Les éboueurs d'Orihuela sont dans une situation critique et menacent de faire grève. Les trois syndicats représentés au comité d'entreprise du service de nettoyage des rues et de gestion des déchets urbains — CCOO, UGT et CSIF — ont convoqué une assemblée générale pour lundi prochain dans les locaux de l'usine de traitement des déchets municipaux du parc industriel de Puente Alto.
Lors de la réunion, les travailleurs voteront sur d'éventuelles actions juridiques et de protestation face à ce que les syndicats qualifient de service « de plus en plus dégradé et ingérable ». Parmi les mesures envisagées figurent des plaintes officielles auprès de l'Inspection du travail pour des violations présumées des règles de sécurité au travail et le non-paiement des salaires. Une grève n'est pas exclue si aucune solution n'est trouvée.
Les représentants syndicaux affirment avoir demandé à plusieurs reprises une rencontre avec la conseillère Rocío Ortuño au cours des derniers mois, mais n'avoir reçu aucune réponse.
Les principaux griefs des travailleurs concernent le non-respect des augmentations salariales convenues et le non-paiement des heures supplémentaires, en souffrance depuis plusieurs mois. Ils signalent également qu'une convention collective obsolète – actuellement contestée en justice – est toujours appliquée, tandis que les négociations en vue d'une nouvelle convention sont au point mort depuis plus de six mois.
Le manque de personnel est une autre source de préoccupation majeure. Plus de 40 employés ont été licenciés après la saison estivale et n'ont pas été remplacés, obligeant les employés restants à pallier ce manque en travaillant davantage.
Les syndicats pointent également du doigt le mauvais état du parc automobile. Les camions-poubelles et autres véhicules de service sont vétustes et sujets à des pannes fréquentes, laissant souvent des traces et des odeurs désagréables dans les rues. Selon les syndicats, de nombreux véhicules ne sont pas réparés car les ateliers n'ont pas été payés et refusent d'effectuer les travaux d'entretien.
De plus, les examens médicaux obligatoires des travailleurs n'ont pas été effectués en 2025 et la police d'assurance du ministère n'a pas été renouvelée depuis 2023. Les syndicats dénoncent également les infractions persistantes à la réglementation en matière de prévention des risques professionnels, notamment la manutention de charges lourdes sans outils adéquats ni personnel suffisant, et l'utilisation de camions à chargement arrière conduits par un seul travailleur.
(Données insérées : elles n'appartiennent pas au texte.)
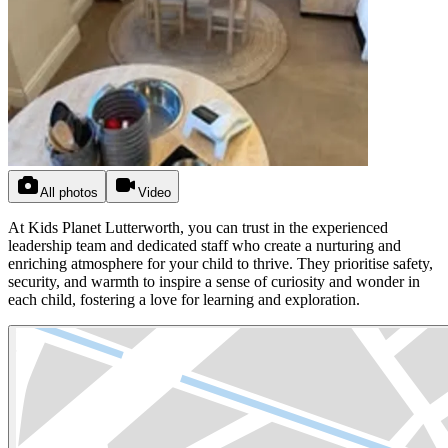
All photos
Video
At Kids Planet Lutterworth, you can trust in the experienced
leadership team and dedicated staff who create a nurturing and
enriching atmosphere for your child to thrive. They prioritise safety,
security, and warmth to inspire a sense of curiosity and wonder in
each child, fostering a love for learning and exploration.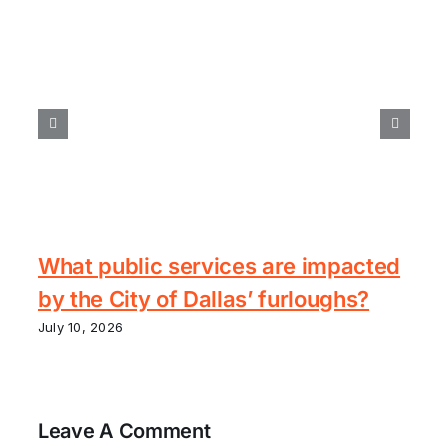
What public services are impacted
by the City of Dallas’ furloughs?
July 10, 2026
Leave A Comment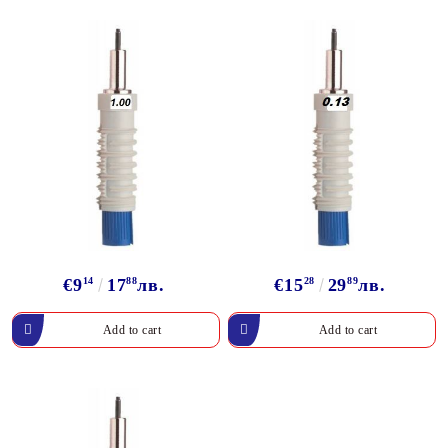
€9
14
17
88
лв.
€15
28
29
89
лв.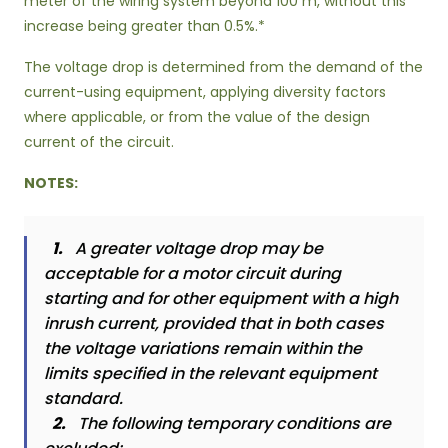
meter of the wiring system beyond 100 m, without this
increase being greater than 0.5%.*
The voltage drop is determined from the demand of the
current-using equipment, applying diversity factors
where applicable, or from the value of the design
current of the circuit.
NOTES:
1.
A greater voltage drop may be
acceptable for a motor circuit during
starting and for other equipment with a high
inrush current, provided that in both cases
the voltage variations remain within the
limits specified in the relevant equipment
standard.
2.
The following temporary conditions are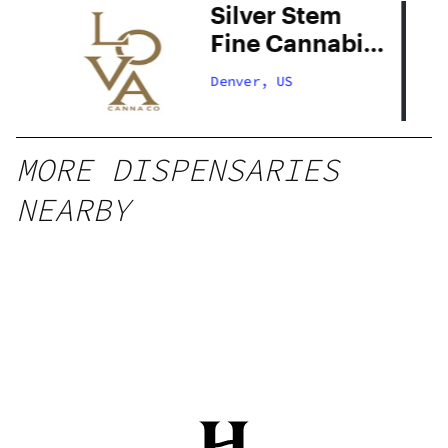
Silver Stem
Fine Cannabis
Denver South
Denver, US
MORE DISPENSARIES
NEARBY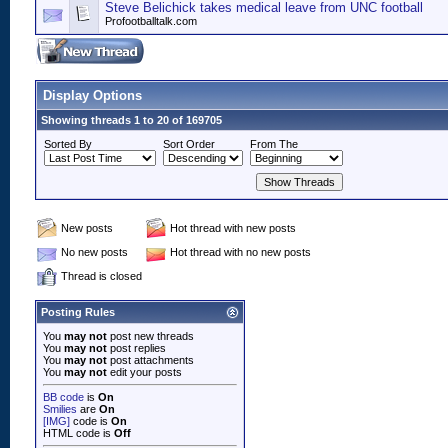
Steve Belichick takes medical leave from UNC football
Profootballtalk.com
Display Options
Showing threads 1 to 20 of 169705
Sorted By
Sort Order
From The
New posts
Hot thread with new posts
No new posts
Hot thread with no new posts
Thread is closed
Posting Rules
You
may not
post new threads
You
may not
post replies
You
may not
post attachments
You
may not
edit your posts
BB code
is
On
Smilies
are
On
[IMG]
code is
On
HTML code is
Off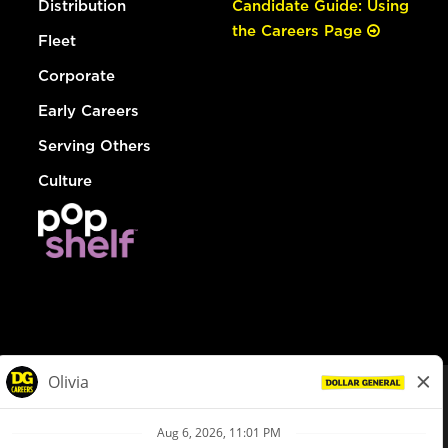
Distribution
Candidate Guide: Using
the Careers Page
Fleet
Corporate
Early Careers
Serving Others
Culture
© Dollar General 2026
To view the LA County Fair Chance Ordinance, click
here
dollargeneral.com
|
Privacy Policy
|
Terms & Conditions
|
Parmi les autres problèmes, on note l'expiration du contrat de nettoyage des locaux professionnels, ce qui a pour conséquence que les toilettes restent, selon les informations recueillies, des semaines sans être nettoyées. Le service a également été exclu – « sans aucune explication », d'après les syndicats – de la structure des carrières professionnelles établie dans le récent plan de classification des emplois (PCE) du conseil municipal.
Tous ces problèmes, avertissent les syndicats, affectent directement la qualité du service, ce qui a engendré un nombre croissant de plaintes de la part des résidents et figure parmi les principaux problèmes de la ville dans le baromètre d'opinion publique du conseil municipal.